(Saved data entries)
——
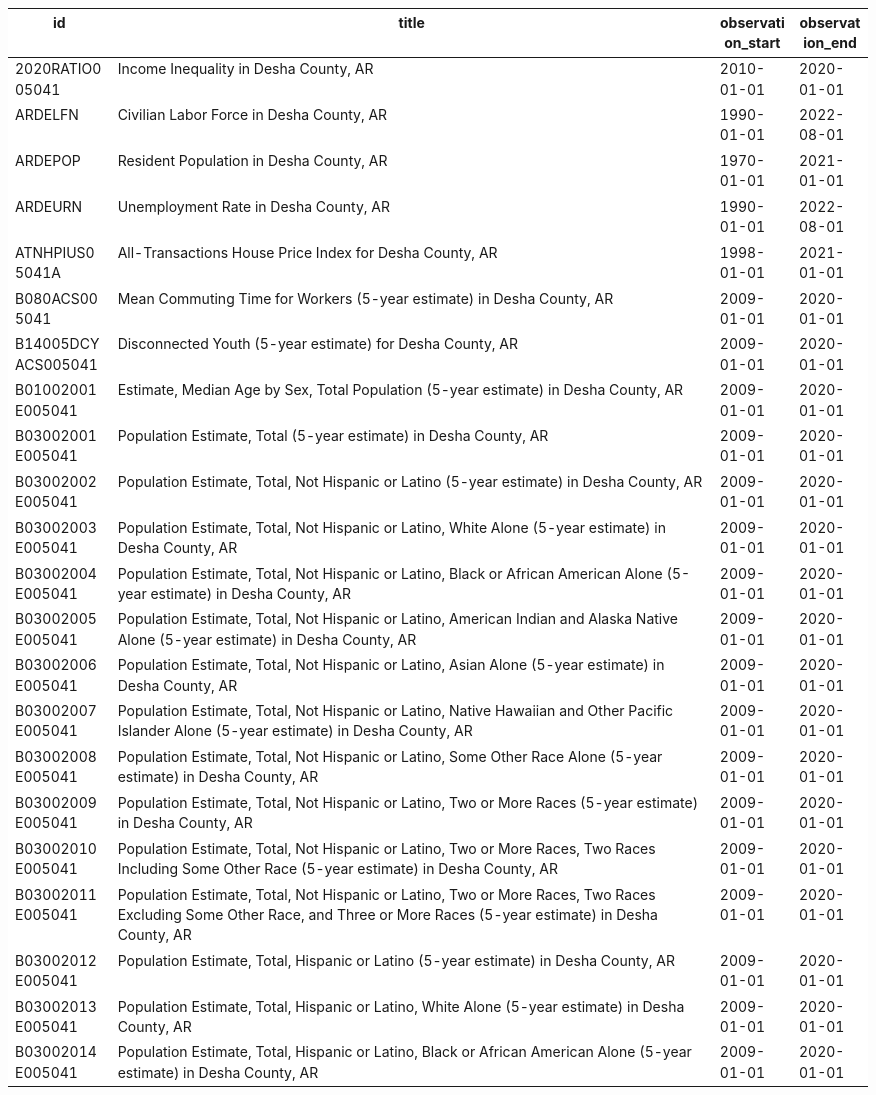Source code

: | id                        | title                                                                                                                                                                     | observation_start   | observation_end   |
|---------------------------|---------------------------------------------------------------------------------------------------------------------------------------------------------------------------|---------------------|-------------------|
| 2020RATIO005041           | Income Inequality in Desha County, AR                                                                                                                                     | 2010-01-01          | 2020-01-01        |
| ARDELFN                   | Civilian Labor Force in Desha County, AR                                                                                                                                  | 1990-01-01          | 2022-08-01        |
| ARDEPOP                   | Resident Population in Desha County, AR                                                                                                                                   | 1970-01-01          | 2021-01-01        |
| ARDEURN                   | Unemployment Rate in Desha County, AR                                                                                                                                     | 1990-01-01          | 2022-08-01        |
| ATNHPIUS05041A            | All-Transactions House Price Index for Desha County, AR                                                                                                                   | 1998-01-01          | 2021-01-01        |
| B080ACS005041             | Mean Commuting Time for Workers (5-year estimate) in Desha County, AR                                                                                                     | 2009-01-01          | 2020-01-01        |
| B14005DCYACS005041        | Disconnected Youth (5-year estimate) for Desha County, AR                                                                                                                 | 2009-01-01          | 2020-01-01        |
| B01002001E005041          | Estimate, Median Age by Sex, Total Population (5-year estimate) in Desha County, AR                                                                                       | 2009-01-01          | 2020-01-01        |
| B03002001E005041          | Population Estimate, Total (5-year estimate) in Desha County, AR                                                                                                          | 2009-01-01          | 2020-01-01        |
| B03002002E005041          | Population Estimate, Total, Not Hispanic or Latino (5-year estimate) in Desha County, AR                                                                                  | 2009-01-01          | 2020-01-01        |
| B03002003E005041          | Population Estimate, Total, Not Hispanic or Latino, White Alone (5-year estimate) in Desha County, AR                                                                     | 2009-01-01          | 2020-01-01        |
| B03002004E005041          | Population Estimate, Total, Not Hispanic or Latino, Black or African American Alone (5-year estimate) in Desha County, AR                                                 | 2009-01-01          | 2020-01-01        |
| B03002005E005041          | Population Estimate, Total, Not Hispanic or Latino, American Indian and Alaska Native Alone (5-year estimate) in Desha County, AR                                         | 2009-01-01          | 2020-01-01        |
| B03002006E005041          | Population Estimate, Total, Not Hispanic or Latino, Asian Alone (5-year estimate) in Desha County, AR                                                                     | 2009-01-01          | 2020-01-01        |
| B03002007E005041          | Population Estimate, Total, Not Hispanic or Latino, Native Hawaiian and Other Pacific Islander Alone (5-year estimate) in Desha County, AR                                | 2009-01-01          | 2020-01-01        |
| B03002008E005041          | Population Estimate, Total, Not Hispanic or Latino, Some Other Race Alone (5-year estimate) in Desha County, AR                                                           | 2009-01-01          | 2020-01-01        |
| B03002009E005041          | Population Estimate, Total, Not Hispanic or Latino, Two or More Races (5-year estimate) in Desha County, AR                                                               | 2009-01-01          | 2020-01-01        |
| B03002010E005041          | Population Estimate, Total, Not Hispanic or Latino, Two or More Races, Two Races Including Some Other Race (5-year estimate) in Desha County, AR                          | 2009-01-01          | 2020-01-01        |
| B03002011E005041          | Population Estimate, Total, Not Hispanic or Latino, Two or More Races, Two Races Excluding Some Other Race, and Three or More Races (5-year estimate) in Desha County, AR | 2009-01-01          | 2020-01-01        |
| B03002012E005041          | Population Estimate, Total, Hispanic or Latino (5-year estimate) in Desha County, AR                                                                                      | 2009-01-01          | 2020-01-01        |
| B03002013E005041          | Population Estimate, Total, Hispanic or Latino, White Alone (5-year estimate) in Desha County, AR                                                                         | 2009-01-01          | 2020-01-01        |
| B03002014E005041          | Population Estimate, Total, Hispanic or Latino, Black or African American Alone (5-year estimate) in Desha County, AR                                                     | 2009-01-01          | 2020-01-01        |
——
Take the lines from the start of the entries through the line containing "Civilian Labor Force" and set them down exactly, leaving out every picture.

■ **Task output**
Source code

: | id                        | title                                                                                                                                                                     | observation_start   | observation_end   |
|---------------------------|---------------------------------------------------------------------------------------------------------------------------------------------------------------------------|---------------------|-------------------|
| 2020RATIO005041           | Income Inequality in Desha County, AR                                                                                                                                     | 2010-01-01          | 2020-01-01        |
| ARDELFN                   | Civilian Labor Force in Desha County, AR                                                                                                                                  | 1990-01-01          | 2022-08-01        |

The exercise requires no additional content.